Interfaces and Networks

Connecting a virtual machine to a network consists of two parts. First, networks are specified in spec.networks. Then, interfaces backed by the networks are added to the VM by specifying them in spec.domain.devices.interfaces.

Each interface must have a corresponding network with the same name.

An interface defines a virtual network interface of a virtual machine (also called a frontend). A network specifies the backend of an interface and declares which logical or physical device it is connected to (also called as backend).

There are multiple ways of configuring an interface as well as a network.

All possible configuration options are available in the Interface API Reference and Network API Reference.

Backend

Network backends are configured in spec.networks. A network must have a unique name. Additional fields declare which logical or physical device the network relates to.

Each network should declare its type by defining one of the following fields:

Type Description

pod

Default Kubernetes network

multus

Secondary network provided using Multus

pod

A pod network represents the default pod eth0 interface configured by cluster network solution that is present in each pod.

kind: VM
spec:
  domain:
    devices:
      interfaces:
        - name: default
          masquerade: {}
  networks:
  - name: default
    pod: {} # Stock pod network

multus

It is also possible to connect VMIs to secondary networks using Multus. This assumes that multus is installed across your cluster and a corresponding NetworkAttachmentDefinition CRD was created.

The following example defines a network which uses the ovs-cni plugin, which will connect the VMI to Open vSwitch's bridge br1 and VLAN 100. Other CNI plugins such as ptp, bridge, macvlan or Flannel might be used as well. For their installation and usage refer to the respective project documentation.

------------------------

EXERCISE TASK 1
According to the passage on virtual machine networking, what must each interface have?
EXERCISE TASK 2
For each statement, state whether it agrees with the passage on virtual machine networking, answering yes or no and quoting the words of the passage that decide it.
(a) A network must have a unique name.
(b) Connecting a VMI to a secondary network with Multus requires no prior setup in the cluster.
(c) An interface is also called the backend.
EXERCISE TASK 3
Reproduce the portion of the passage on virtual machine networking starting with "Connecting a virtual" and going on through "called as backend).".
The lines placed after this passage on virtual machine networking are not needed for anything requested here.

INFORMATION SHOWN
------------------------

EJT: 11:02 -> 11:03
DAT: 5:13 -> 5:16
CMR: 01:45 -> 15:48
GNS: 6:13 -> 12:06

------------------------

WRITTEN REPLY 1
Each interface must have a corresponding network with the same name.

WRITTEN REPLY 2
(a) Yes: "A network must have a unique name."
(b) No: "This assumes that multus is installed across your cluster and a corresponding NetworkAttachmentDefinition CRD was created."
(c) No: "An interface defines a virtual network interface of a virtual machine (also called a frontend)."

WRITTEN REPLY 3
Connecting a virtual machine to a network consists of two parts. First, networks are specified in spec.networks. Then, interfaces backed by the networks are added to the VM by specifying them in spec.domain.devices.interfaces.

Each interface must have a corresponding network with the same name.

An interface defines a virtual network interface of a virtual machine (also called a frontend). A network specifies the backend of an interface and declares which logical or physical device it is connected to (also called as backend).